Roddy McDowall's Terrible, Horrible, No Good, Very Bad Day
Director: Mark L. Lester
Film series: Class of 1984
Music composed by: Alice Cooper, Lalo Schifrin
Screenplay: Tom Holland, John Saxton, Barry Schneider
1 Hour 38 Minutes
REVIEW BY JEREMIAH
I'm not sure what it is about "teacher vs bad student" films that makes them so compelling. Perhaps the fact that we've all experienced some level of strife while navigating the public education system. Whether it be bullies by way of student peers, or maybe even the faculty, the idea of transforming the school into a sort of battlefield doesn't seem that far fetched, narratively speaking. Given lead miscreant Peter Stegman's exclamation, this makes sense:
"Life... is pain. Pain... is everything. You... you will learn!"

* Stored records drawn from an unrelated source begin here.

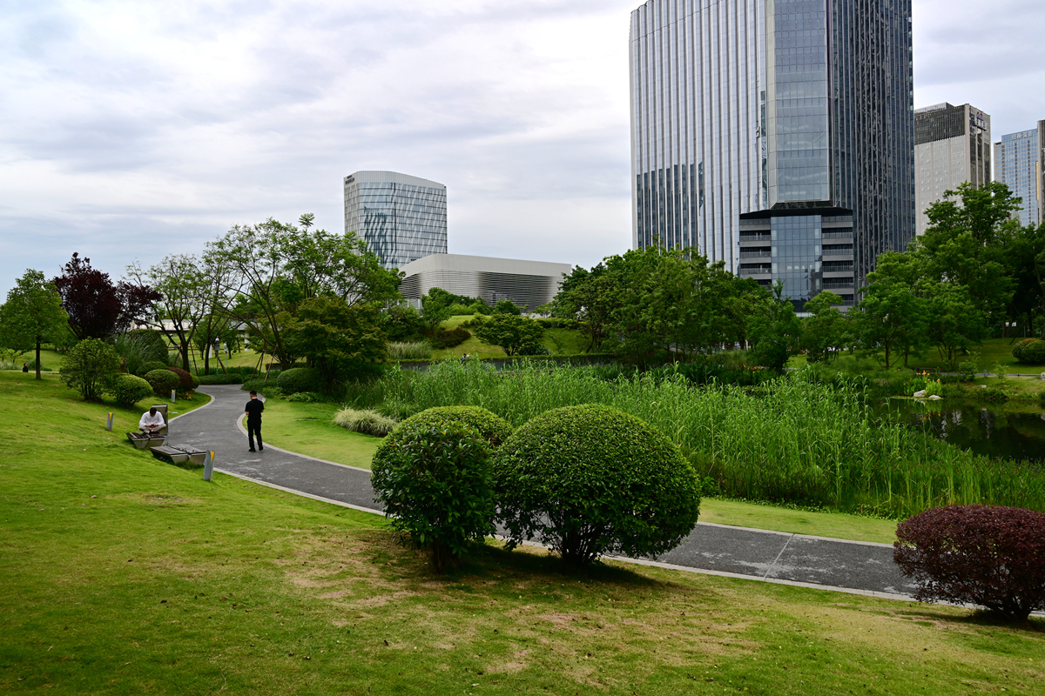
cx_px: 522
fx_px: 697
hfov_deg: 73.7
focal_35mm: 24
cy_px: 348
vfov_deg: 53.1
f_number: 8
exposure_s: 1/100
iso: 100
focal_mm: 24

There's also an unshakeable feeling that many of these films work out as a kind of release or power fantasy, for adults that wish they could do something drastic about the rebellious youth which threaten to replace them on the stage of relevancy. Something I can kind of understand, at least, when putting myself in their mindset. The validation of this point, again, hinted at with yet another Peter Stegman quote:
"I am the future!"
Hell, it's the theme song to the movie.
Anyway, Class of 1984 is fantastic. A cut-to-the-chase punk film that indulges in all the filthy nasty things which keep a parent up at night. It's excessive in it's depiction of miscreancy, and just as much so in it's depiction of justice. Though I suppose if a teacher was burdened with a group of asshole teenagers as bad as these, they'd want to pull a Roddy McDowall as well (you'll see) — but that's kind of the point (one which alludes to everything I said earlier). These kids have to be more than just bad, so that when torch, bladesaw, pipe, and car are called to equalize, you'll have no problem feeling good about it. Thing is however, Tim Van Patten's Peter Stegman isn't like the rest of his crew; he's actually a brilliant kid, and a helluva piano player. This added character depth humanizes what should be the most hated person in the film, and very nearly threatens to destroy the needed disconnect required to enjoy the promised retribution. But only just so.
Unfortunately the film never circles back to this aspect of the character, and instead opts to strip away any and all humanity in order to keep the audience as comfortable as possible in their lust for blood. It still works, but I can't help to wonder how things would have shaken out had Stegman been written as a more conflicted punk, rather than the embodiment of Hitler.